Using Apache Spark to Query a CSV Like with SQL like syntax.
Load up the spark shell with the appropriate package for csv parsing:
./bin/spark-shell --packages com.databricks:spark-csv_2.10:1.1.0
In the scala terminal type the following, referencing the path to your csv file. Example below:
import org.apache.spark.sql.SQLContext
val dataFile = "/Users/teg/Desktop/vewProductName.csv"
val sqlContext = new SQLContext(sc)
sqlContext.load("com.databricks.spark.csv", Map("path" -> dataFile, "header" -> "true")).registerTempTable("products")
sqlContext.sql("""select * from products WHERE SKU = 'ZZ888806041'""").save("/tmp/agg.csv", "com.databricks.spark.csv")

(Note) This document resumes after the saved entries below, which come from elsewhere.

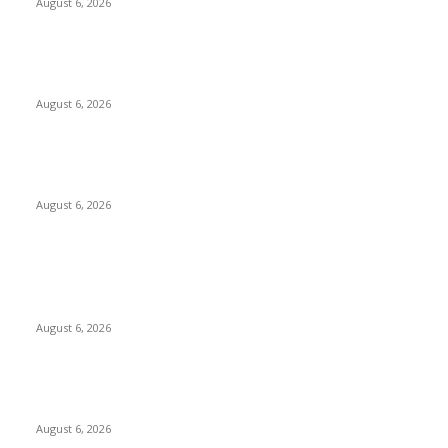
August 6, 2026
Tingkatkan Literasi Pajak, DJP Jatim–GP Ansor Jatim Jalin
Kerja Sama
August 6, 2026
KPPU Gelar Sidang Perdana Dugaan Keterlambatan
Notifikasi Akuisisi Oleh MUFG Bank Ltd.
August 6, 2026
POPULAR POSTS
Kursi Fasum Pemkot Surabaya Diduga Dicuri Pakai
Ambulans
August 6, 2026
Tingkatkan Literasi Pajak, DJP Jatim–GP Ansor Jatim Jalin
Kerja Sama
August 6, 2026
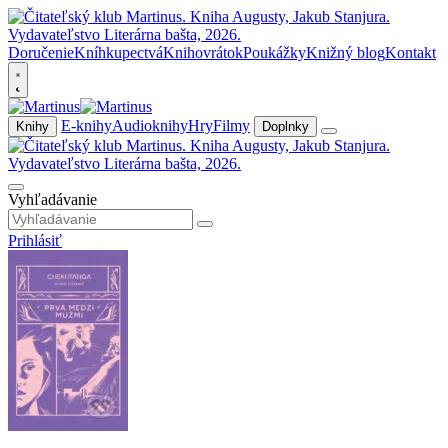
Doručenie
Kníhkupectvá
Knihovrátok
Poukážky
Knižný blog
Kontakt
E-knihy
Audioknihy
Hry
Filmy
Knihy
Doplnky
Vyhľadávanie
Prihlásiť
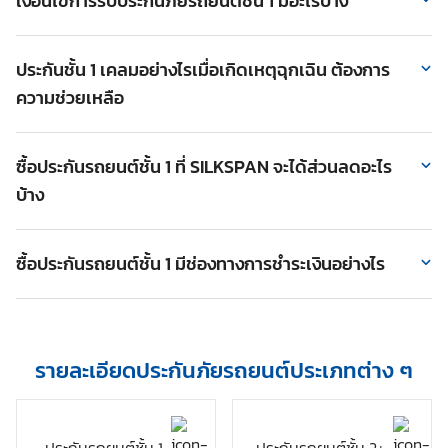
เงื่อนไขการรับประกันภัยรถยนต์ชั้น 1 มีอะไรบ้าง
ชั้น 1 รวมถึงเรื่องการต่อประกันรถยนต์ชั้น 1 สามารถติดต่อ
ประกันรถยนต์ชั้น 1 คุ้มครองต่อตัวรถที่ทำประกัน บุคคลภายในรถ
SILKSPAN ผ่านช่องทางดังต่อไปนี้
รวมถึงทรัพย์สินและบุคคลภายนอก จากความเสียหายที่เกิดจากรถ
ประกันชั้น 1 เคลมอย่างไรเมื่อเกิดเหตุฉุกเฉิน ต้องการ
www.SILKSPAN.com รู้ราคาและซื้อผ่านออนไลน์ได้ทันที
ชน รถหาย ไฟไหม้ น้ำท่วม ทั้งแบบที่มีคู่กรณีและไม่มีคู่กรณี
ความช่วยเหลือ
Add LINE: @SILKSPAN แล้วกดริชเมนู “ขอใบเสนอราคา” เจ้า
สามารถเลือกเคลมได้ระหว่างซ่อมศูนย์และซ่อมอู่ประกัน โดย
หน้าที่จะติดต่อกลับเพื่อสอบถามข้อมูลเพิ่มเติมและส่งใบเสนอราคา
มาตรฐานการซ่อมไม่แตกต่างกันมาก เพราะ SILKSPAN คัดเลือก
ประกันรถยนต์ชั้น 1 สามารถเคลมได้ทั้งกรณีเกิดอุบัติเหตุ และเหตุ
ให้ทันที
บริษัทประกันชั้นนำที่มีมาตรฐาน มีอู่รองรับทั่วประเทศ และบริการที่
ฉุกเฉิน
ซื้อประกันรถยนต์ชั้น 1 ที่ SILKSPAN จะได้ส่วนลดอะไร
โทร Callcenter
02-3925500
เพื่อแจ้งข้อมูลรถยนต์ที่ต้องการ
เป็นมืออาชีพ
บ้าง
กรณีเกิดอุบัติเหตุ
ทั้งที่มีคู่กรณีหรือไม่มีคู่กรณีควรต้องรีบแจ้ง
ทำประกัน แล้วรอรับใบเสนอราคาทางไลน์
บริษัทประกันทุกครั้ง ซึ่งเบอร์ติดต่อจะระบุไว้ที่เอกสารกรมธรรม์
ส่วนลดหมดไกล เมื่อต่อประกันรถล่วงหน้าลดสูงสุด 500 บาท
ประกันรถยนต์ชั้น 1 เพียงแจ้งทะเบียนรถ แล้วรอให้เจ้าหน้าสำรวจ
ส่วนลดประวัติดีไม่มีเคลม 500-1,000 บาท
ซื้อประกันรถยนต์ชั้น 1 มีช่องทางการชำระเงินอย่างไร
เคลมมาที่จุดเกิดเหตุเพื่อทำเรื่องเคลมประกันรถชั้น 1 โดยที่คุณไม่
ส่วนลดแนะนำต่อประกันคันที่ 2 ลดสูงสุด 1,000 บาท
ต้องไปเจรจาต่อรองกับคู่กรณีด้วยตัวเองให้ยุ่งยาก ทั้งนี้หากคุณ
สามารถเลือกชำระประกันชั้น 1 ได้ 4 ช่องทาง ดังนี้
ส่วนลดพิเศษโปรโมชั่นประจำเดือน
เป็นฝ่ายผิดกลายเป็นคดีอาญา ประกันชั้น 1 ยังรองรับออกค่าใช้จ่าย
บริการรถใช้ระหว่างซ่อมหรือเบิกค่าเดินทาง 1,000 บาท
ผ่อนเงินสด 0 % นาน 10 เดือน
ค่าประกันตัวผู้ขับขี่ไว้ให้อีกด้วย
บริการช่วยเหลือฉุกเฉินบนท้องถนน 24 ชม. จาก EUROP
รายละเอียดประกันภัยรถยนต์ประเภทต่าง ๆ
ผ่อนผ่านบัตรเครดิตนาน 10 เดือนทุกธนาคาร
ASSISTANCE T2
กรณีเกิดเหตุฉุกเฉินเกี่ยวกับรถยนต์
เมื่อคุณทำประกันรถยนต์ชั้น 1
โอนเงินได้ทุกธนาคาร
กับ SILKSPAN จะได้รับสิทธิพิเศษสามารถเรียกใช้บริการช่วยเหลือ
เคาน์เตอร์เซอร์วิสที่ 7-11 ทุกสาขาทั่วประเทศ
ฉุกเฉินบนท้องถนน 24 ชม. จาก EUROP ASSISTANCE T2 ไม่ว่าจะ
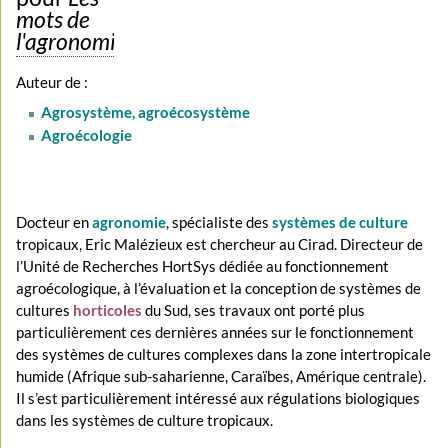
mots de
l'agronomie
Auteur de :
Agrosystème, agroécosystème
Agroécologie
Docteur en
agronomie
, spécialiste des
systèmes de culture
tropicaux, Eric Malézieux est chercheur au Cirad. Directeur de
l’Unité de Recherches HortSys dédiée au fonctionnement
agroécologique, à l’évaluation et la conception de systèmes de
cultures
horticoles
du Sud, ses travaux ont porté plus
particulièrement ces dernières années sur le fonctionnement
des systèmes de cultures complexes dans la zone intertropicale
humide (Afrique sub-saharienne, Caraïbes, Amérique centrale).
Il s’est particulièrement intéressé aux régulations biologiques
dans les systèmes de culture tropicaux.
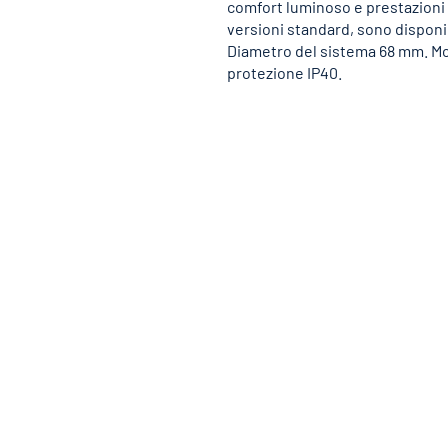
comfort luminoso e prestazioni 
versioni standard, sono disponib
Diametro del sistema 68 mm. Mo
protezione IP40.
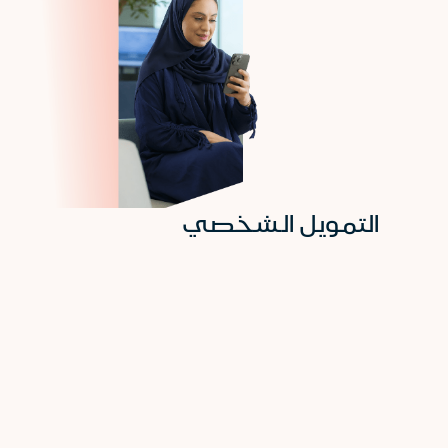
التمويل الشخصي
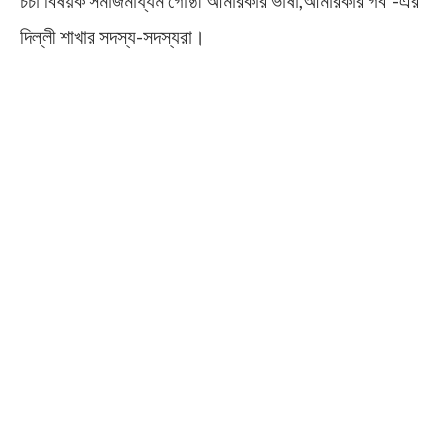
চর্চা বিষয়ক সমাজমাধ্যম গোষ্ঠী আমারকার ভাষা,আমারকার গর্ব”-এর
দিল্লী শাখার সদস্য-সদস্যরা।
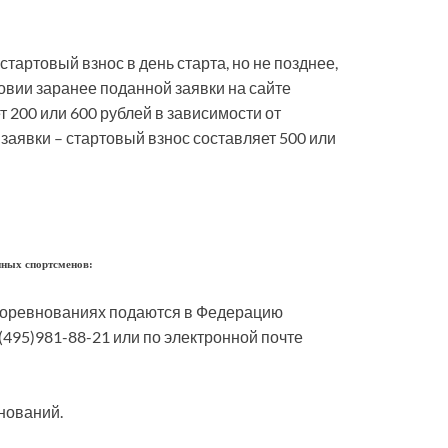
тартовый взнос в день старта, но не позднее,
ловии заранее поданной заявки на сайте
 200 или 600 рублей в зависимости от
 заявки – стартовый взнос составляет 500 или
нных спортсменов:
 соревнованиях подаются в Федерацию
(495)981-88-21 или по электронной почте
нований.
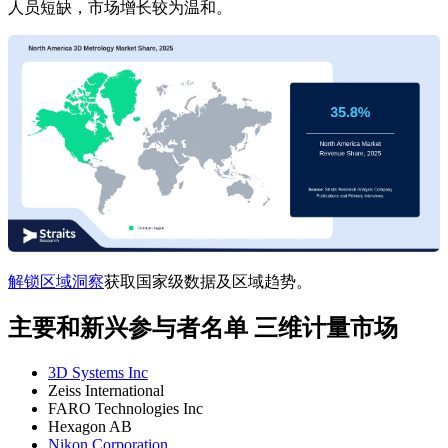
人员短缺，市场增长较为温和。
解锁区域洞察
获取国家级数据及区域趋势。
主要和新兴参与者名单 三维计量市场
3D Systems Inc
Zeiss International
FARO Technologies Inc
Hexagon AB
Nikon Corporation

Essentially Spark breaks up the csv into fragments in the /tmp/agg.csv
directory. You then need to piece the fragments back together to get the results of the above query. To do that do:
import org.apache.hadoop.conf.Configuration
import org.apache.hadoop.fs._
def merge(srcPath: String, dstPath: String): Unit = {
val hadoopConfig = new Configuration()
val hdfs = FileSystem.get(hadoopConfig)
FileUtil.copyMerge(hdfs, new Path(srcPath), hdfs, new Path(dstPath), false, hadoopConfig, null)
}
merge("/tmp/agg.csv", "agg.csv")
Then if you look at the data in agg.csv
you will see the results of your query.